The data →
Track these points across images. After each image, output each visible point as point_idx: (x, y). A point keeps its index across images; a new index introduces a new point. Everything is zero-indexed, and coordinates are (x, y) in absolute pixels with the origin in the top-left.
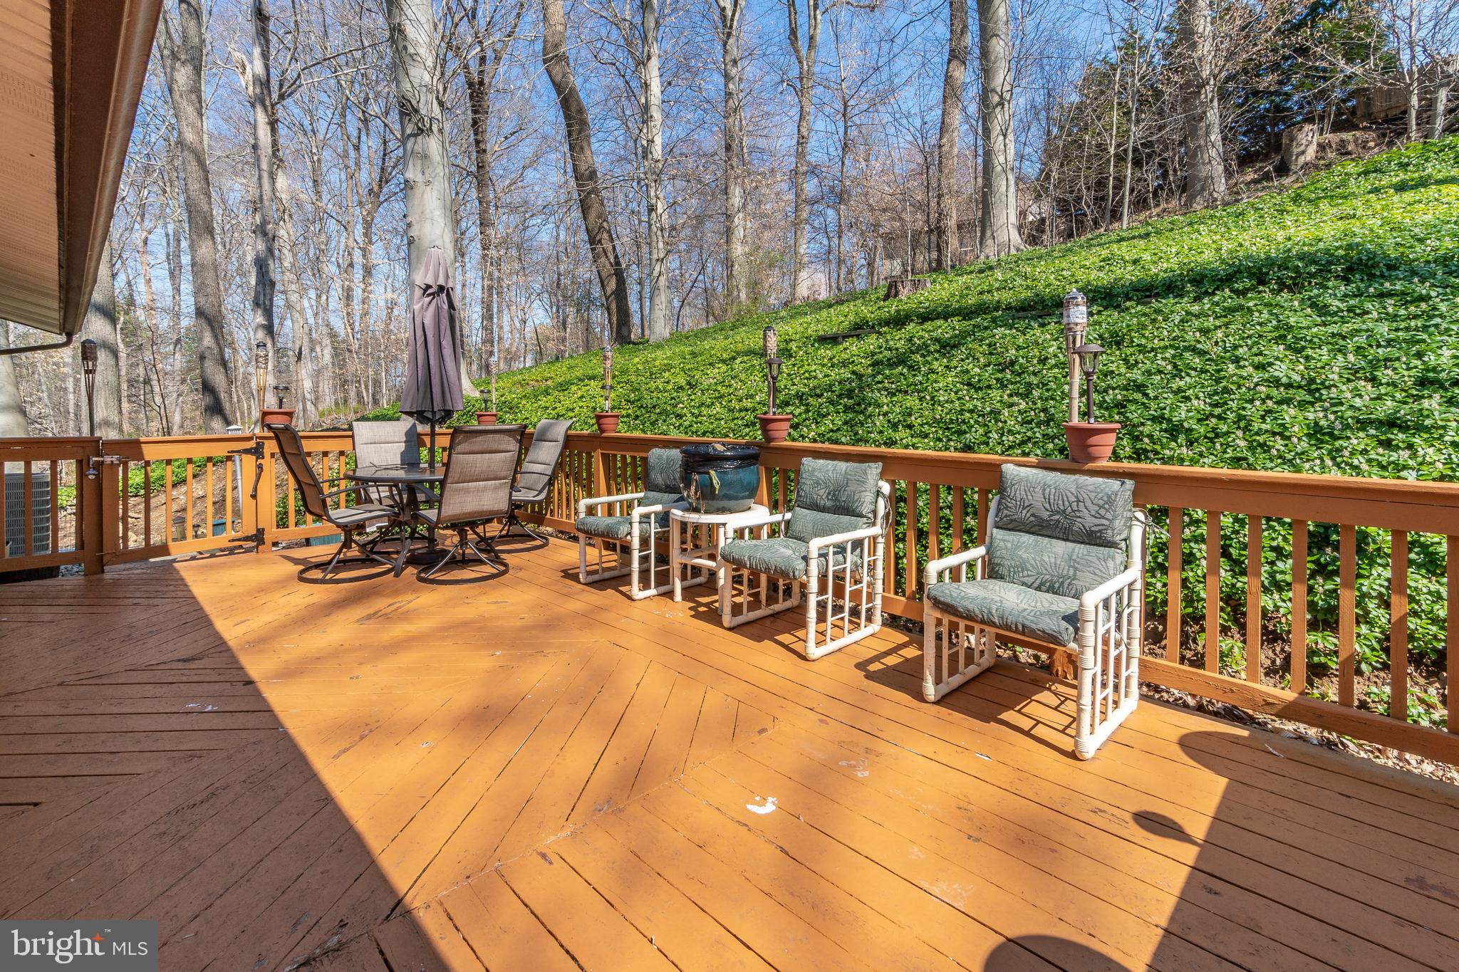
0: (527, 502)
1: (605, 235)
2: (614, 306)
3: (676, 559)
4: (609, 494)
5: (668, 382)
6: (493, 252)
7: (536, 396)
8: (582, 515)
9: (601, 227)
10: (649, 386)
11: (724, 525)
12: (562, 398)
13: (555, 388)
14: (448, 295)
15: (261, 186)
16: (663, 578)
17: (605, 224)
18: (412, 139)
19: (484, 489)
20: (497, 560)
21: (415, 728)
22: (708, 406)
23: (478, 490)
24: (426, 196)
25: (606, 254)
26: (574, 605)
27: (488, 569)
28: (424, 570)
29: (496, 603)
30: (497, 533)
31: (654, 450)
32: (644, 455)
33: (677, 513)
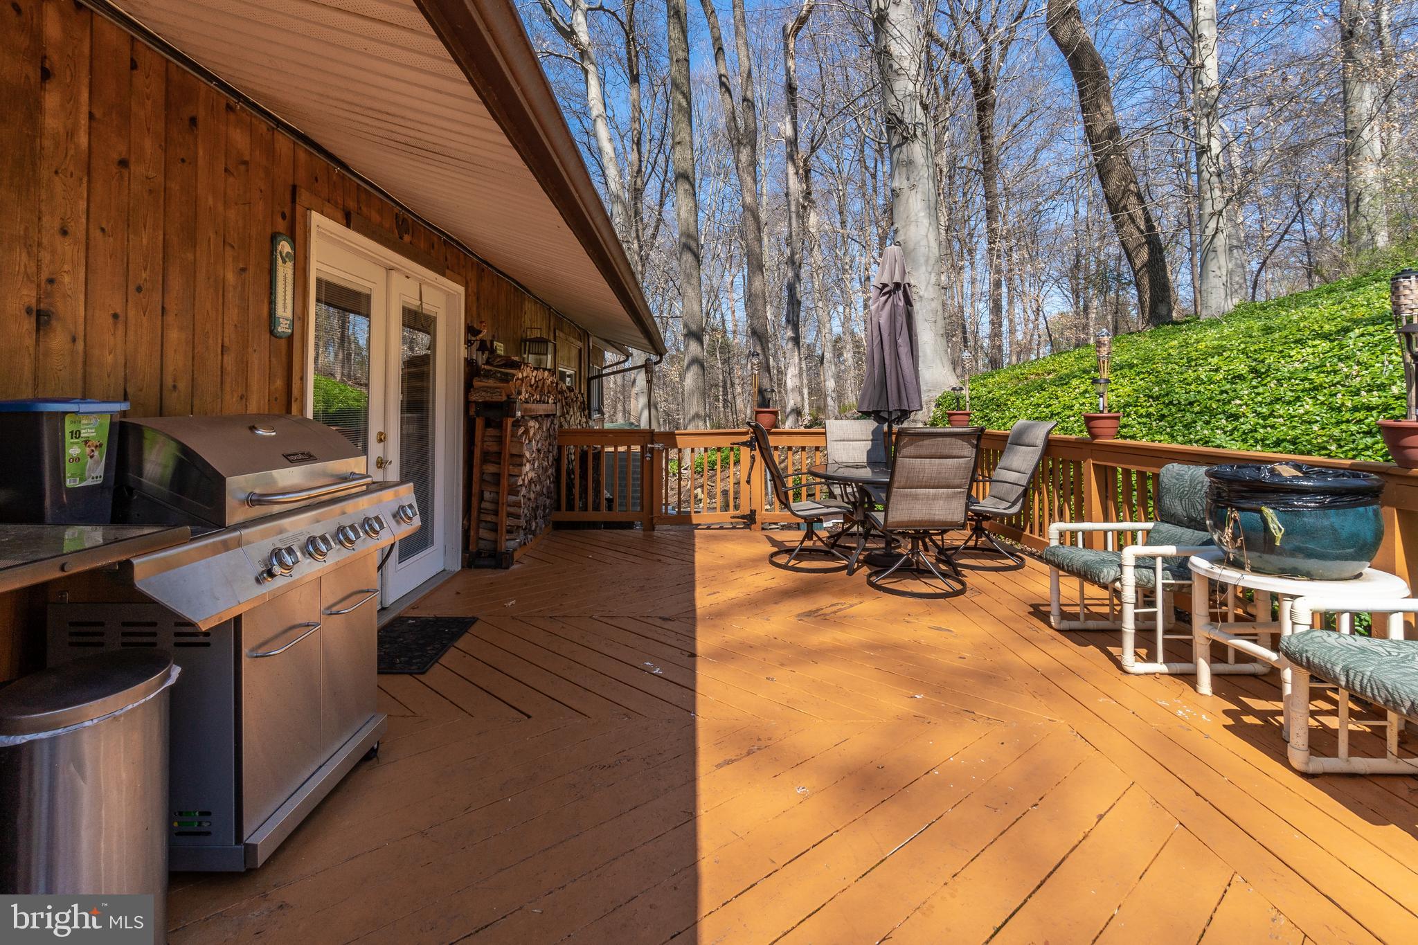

What needs to be done →
Quote the material above verbatim, from the first line through the final line, leaving out the pictures.

Output for this task →
Track these points across images. After each image, output each visible point as point_idx: (x, y). A point keeps its index across images; a new index introduces a new point. Everything is zero-indexed, and coordinates are (x, y) in absolute pixels with the origin in the top-left.
0: (527, 502)
1: (605, 235)
2: (614, 306)
3: (676, 559)
4: (609, 494)
5: (668, 382)
6: (493, 252)
7: (536, 396)
8: (582, 515)
9: (601, 227)
10: (649, 386)
11: (724, 525)
12: (562, 398)
13: (555, 388)
14: (448, 295)
15: (261, 186)
16: (663, 578)
17: (605, 224)
18: (412, 139)
19: (484, 489)
20: (497, 560)
21: (415, 728)
22: (708, 406)
23: (478, 490)
24: (426, 196)
25: (606, 254)
26: (574, 605)
27: (488, 569)
28: (424, 570)
29: (496, 603)
30: (497, 533)
31: (654, 450)
32: (644, 455)
33: (677, 513)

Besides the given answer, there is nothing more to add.